Mah Li Lian

Personal information
- Born: 24 May 1968 (age 58) Singapore
- Height: 167 cm (5 ft 6 in)

Sport
- Highest ranking: 52 (16 November 1991)

Medal record
Representing Singapore
Women's squash
Asian Squash Championships
| Gold medal – first place | 1988 Kuwait City | individual |
| Gold medal – first place | 1990 Kolkata | individual |
| Gold medal – first place | 1992 Peshawar | individual |
| Gold medal – first place | 1994 Kuala Lumpur | individual |
Asian Games
| Bronze medal – third place | 1998 Pattaya | singles |
Southeast Asian Games
| Gold medal – first place | 1991 Manila | singles |
| Gold medal – first place | 1995 Chiang Mai | singles |
| Silver medal – second place | 1995 Chiang Mai | women's team |

= Mah Li Lian =

Singaporean squash player (born 1968)

Mah Li Lian (born 24 May 1968) is a Singaporean former professional squash player. She is regarded as the greatest ever squash player to represent Singapore on the international circuit. Mah won the Asian Individual Squash Championships on four successive times in 1988, 1990, 1992 and in 1994. She was the first Singaporean player to win Asian Squash Women's singles Championships twice and held the record for winning the most number of Asian Individual Squash Championships until 2006 which was broken by Malaysian veteran Nicol David.

== Education ==
In October 1992, Mah went to study Physical Education at Loughborough University at Leicestershire, England.

== Squash career ==
Mah won the women's single Squash gold medal at the 1991 Southeast Asian Games held at Manila, Philippines.

Mah was awarded the Sportsgirl of the Year in 1986 and the Sportswoman of the Year in 1988 and 1991.

In 1992, Mah was awarded the Public Service Medal.

Mah won the women’s team gold medal with Della Lee, Lina Ong and Josephine Choo at the 1993 Southeast Asian Games held in Singapore.

In 1994, Mah beat Malaysian Sandra Wu to win her fourth Asian Individual Squash Championships. Mah also won the women team's gold medal, with Lee and Choo, at the 1994 East Asian Squash Championships.

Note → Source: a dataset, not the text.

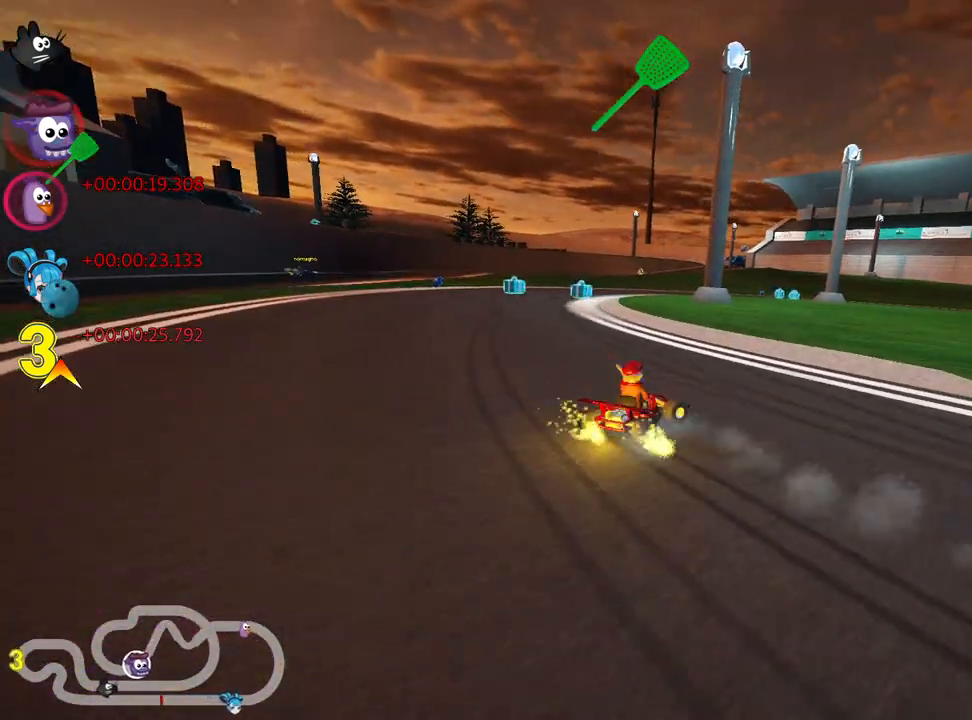
{"keys": ["right", "skid", "up"], "events": [[84, "right", "up"], [184, "left", "up"], [317, "right", "down"]]}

Mah won the women's single gold and the women's team silver at the 1995 Southeast Asian Games held at Chiang Mai, Thailand.

Mah competed at her maiden Asian Games event in 1998 and claimed a bronze medal in the women's singles.

== Personal life ==
Mah worked as a physical education teacher at Outram Institute.

Contributions and Legacy

Promotion of Squash: Beyond her competitive career, Mah Li Lian has been involved in promoting squash in Singapore. She has contributed to the development of the sport by coaching youth athletes.